WORK TO COMPLETE
The records below are to be set down again exactly, with the pictures left out.

┌─ INFORMATION

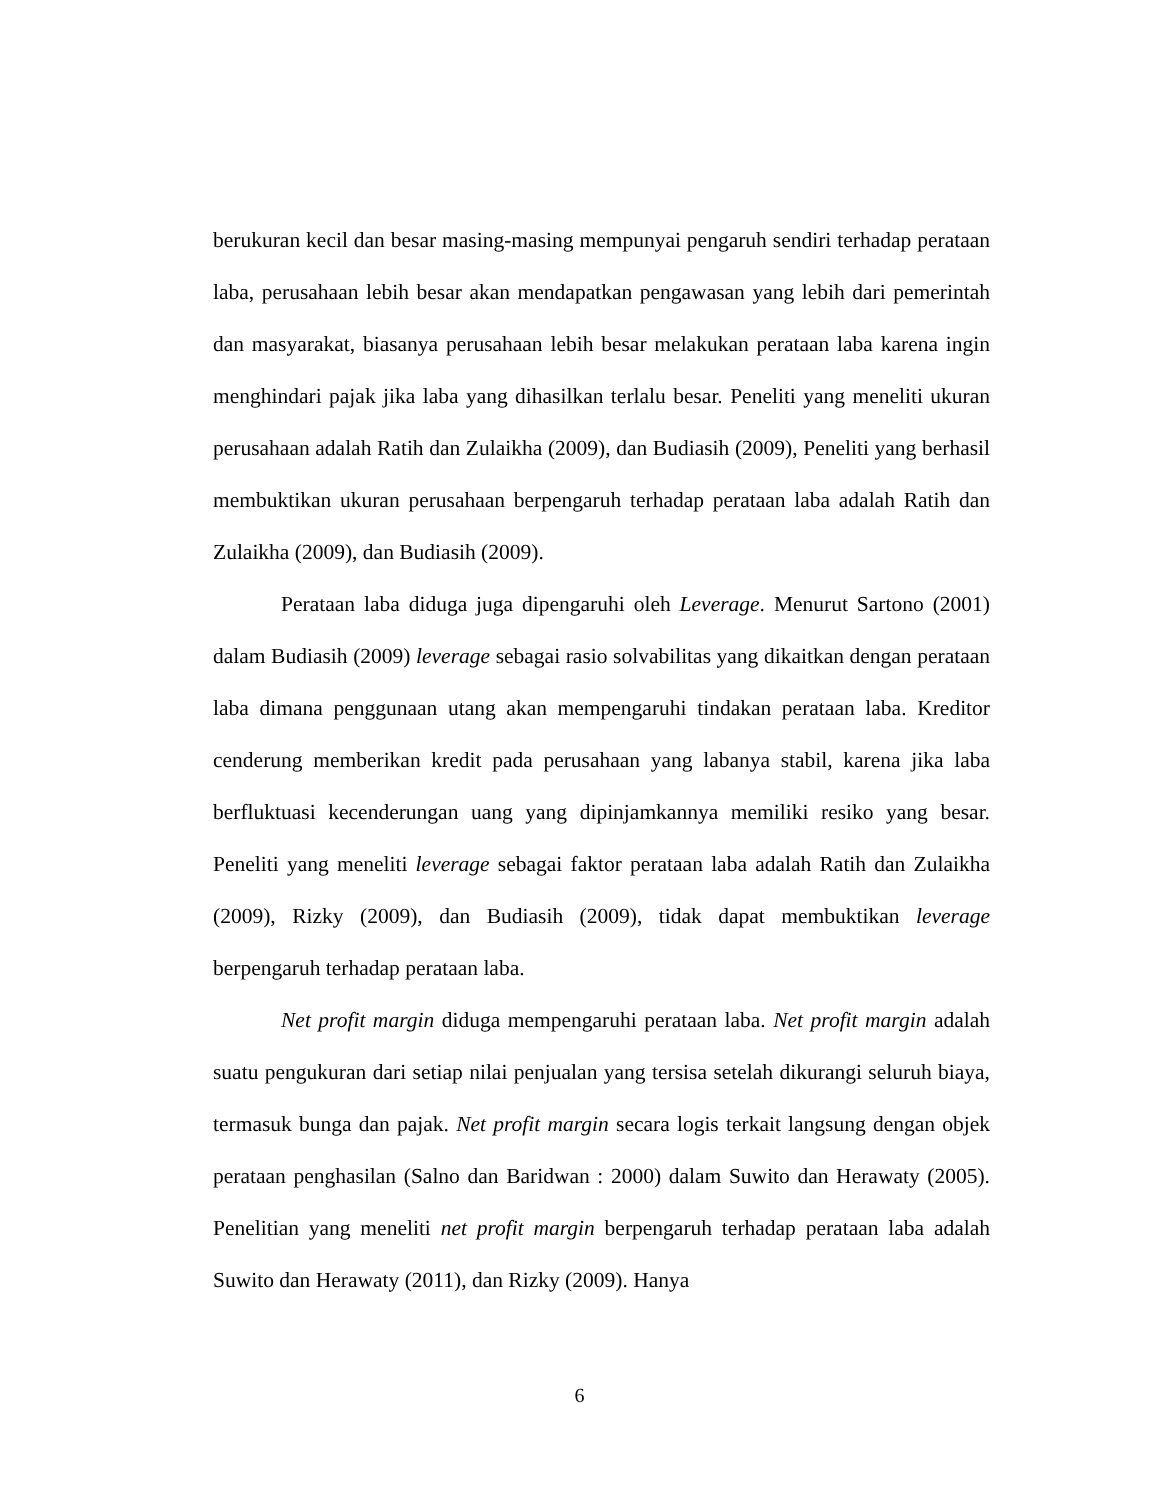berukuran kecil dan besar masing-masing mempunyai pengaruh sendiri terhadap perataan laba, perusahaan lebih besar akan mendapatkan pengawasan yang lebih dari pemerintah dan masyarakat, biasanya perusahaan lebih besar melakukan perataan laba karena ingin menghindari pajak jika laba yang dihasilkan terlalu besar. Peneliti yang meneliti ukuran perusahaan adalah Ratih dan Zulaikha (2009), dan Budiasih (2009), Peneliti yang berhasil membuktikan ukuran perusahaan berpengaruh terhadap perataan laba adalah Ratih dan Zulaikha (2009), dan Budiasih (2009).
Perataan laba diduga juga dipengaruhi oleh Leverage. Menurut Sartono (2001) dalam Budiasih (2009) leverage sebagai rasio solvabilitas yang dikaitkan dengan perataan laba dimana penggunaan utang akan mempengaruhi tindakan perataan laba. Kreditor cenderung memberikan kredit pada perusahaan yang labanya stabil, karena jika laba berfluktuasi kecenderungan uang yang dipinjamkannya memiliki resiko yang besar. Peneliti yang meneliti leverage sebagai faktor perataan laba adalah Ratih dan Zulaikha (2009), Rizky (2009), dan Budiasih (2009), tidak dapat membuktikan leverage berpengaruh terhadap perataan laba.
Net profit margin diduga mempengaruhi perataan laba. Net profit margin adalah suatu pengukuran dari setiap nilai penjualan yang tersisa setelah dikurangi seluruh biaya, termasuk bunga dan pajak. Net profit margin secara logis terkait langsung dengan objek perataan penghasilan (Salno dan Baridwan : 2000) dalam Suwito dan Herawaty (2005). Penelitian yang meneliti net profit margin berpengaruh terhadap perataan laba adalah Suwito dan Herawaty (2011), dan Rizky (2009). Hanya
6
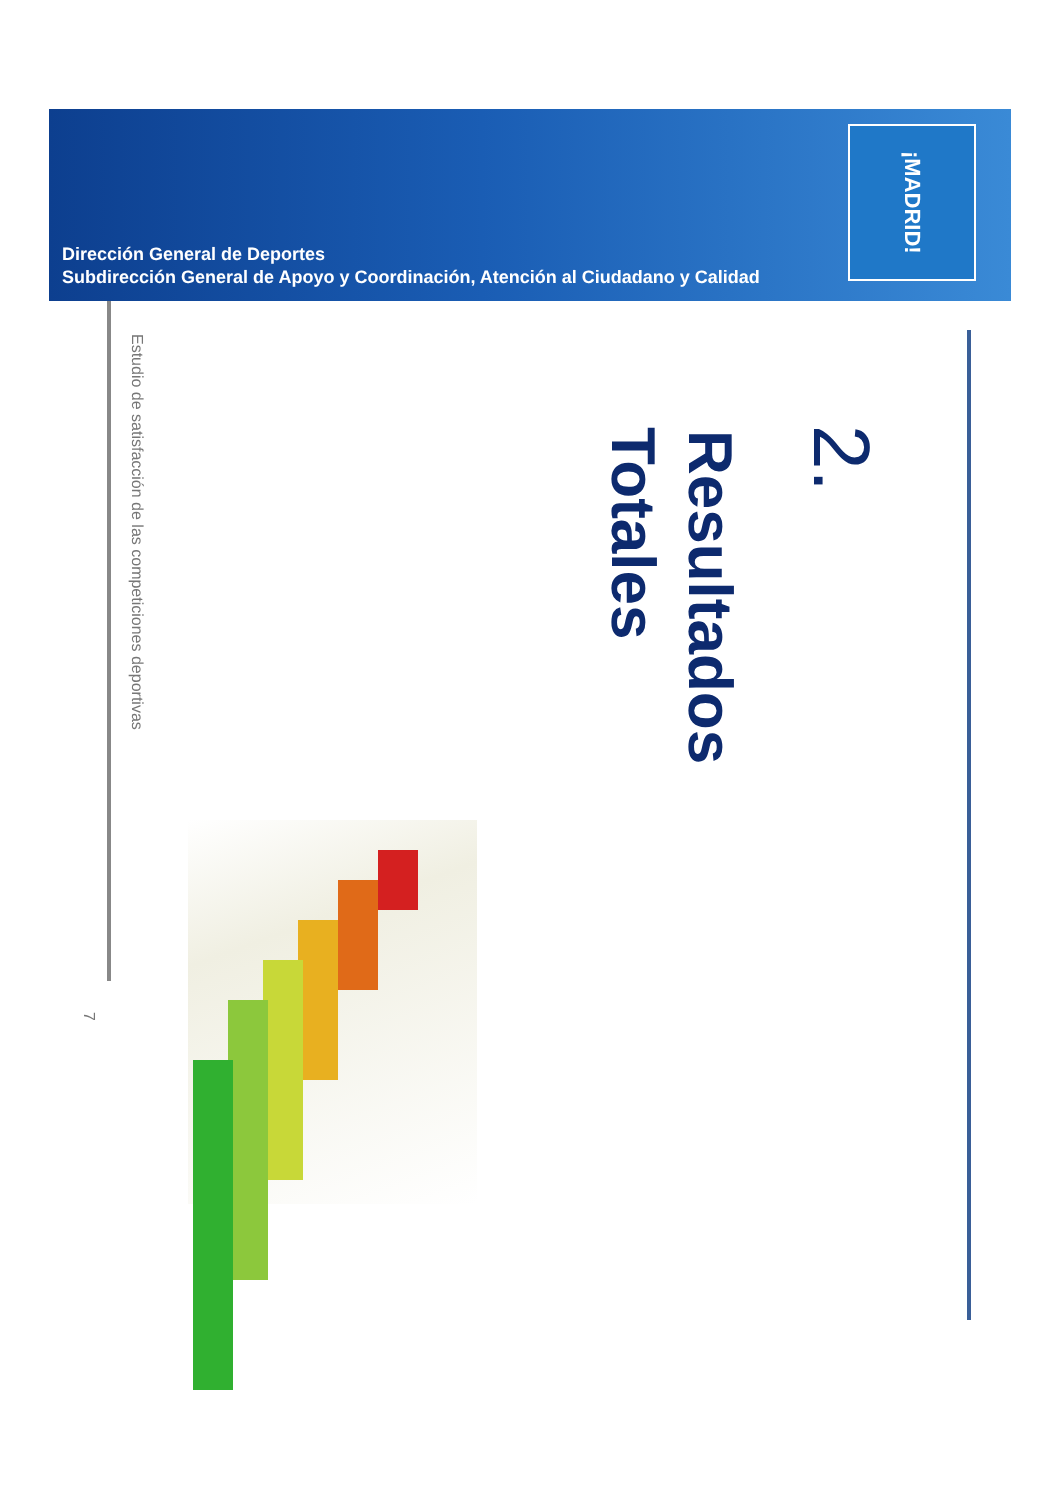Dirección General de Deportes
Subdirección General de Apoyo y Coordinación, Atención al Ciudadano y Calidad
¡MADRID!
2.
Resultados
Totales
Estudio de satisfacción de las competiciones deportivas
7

└─

OUTPUT FOR THIS EXERCISE
berukuran kecil dan besar masing-masing mempunyai pengaruh sendiri terhadap perataan laba, perusahaan lebih besar akan mendapatkan pengawasan yang lebih dari pemerintah dan masyarakat, biasanya perusahaan lebih besar melakukan perataan laba karena ingin menghindari pajak jika laba yang dihasilkan terlalu besar. Peneliti yang meneliti ukuran perusahaan adalah Ratih dan Zulaikha (2009), dan Budiasih (2009), Peneliti yang berhasil membuktikan ukuran perusahaan berpengaruh terhadap perataan laba adalah Ratih dan Zulaikha (2009), dan Budiasih (2009).
Perataan laba diduga juga dipengaruhi oleh Leverage. Menurut Sartono (2001) dalam Budiasih (2009) leverage sebagai rasio solvabilitas yang dikaitkan dengan perataan laba dimana penggunaan utang akan mempengaruhi tindakan perataan laba. Kreditor cenderung memberikan kredit pada perusahaan yang labanya stabil, karena jika laba berfluktuasi kecenderungan uang yang dipinjamkannya memiliki resiko yang besar. Peneliti yang meneliti leverage sebagai faktor perataan laba adalah Ratih dan Zulaikha (2009), Rizky (2009), dan Budiasih (2009), tidak dapat membuktikan leverage berpengaruh terhadap perataan laba.
Net profit margin diduga mempengaruhi perataan laba. Net profit margin adalah suatu pengukuran dari setiap nilai penjualan yang tersisa setelah dikurangi seluruh biaya, termasuk bunga dan pajak. Net profit margin secara logis terkait langsung dengan objek perataan penghasilan (Salno dan Baridwan : 2000) dalam Suwito dan Herawaty (2005). Penelitian yang meneliti net profit margin berpengaruh terhadap perataan laba adalah Suwito dan Herawaty (2011), dan Rizky (2009). Hanya
6
Dirección General de Deportes
Subdirección General de Apoyo y Coordinación, Atención al Ciudadano y Calidad
¡MADRID!
2.
Resultados
Totales
Estudio de satisfacción de las competiciones deportivas
7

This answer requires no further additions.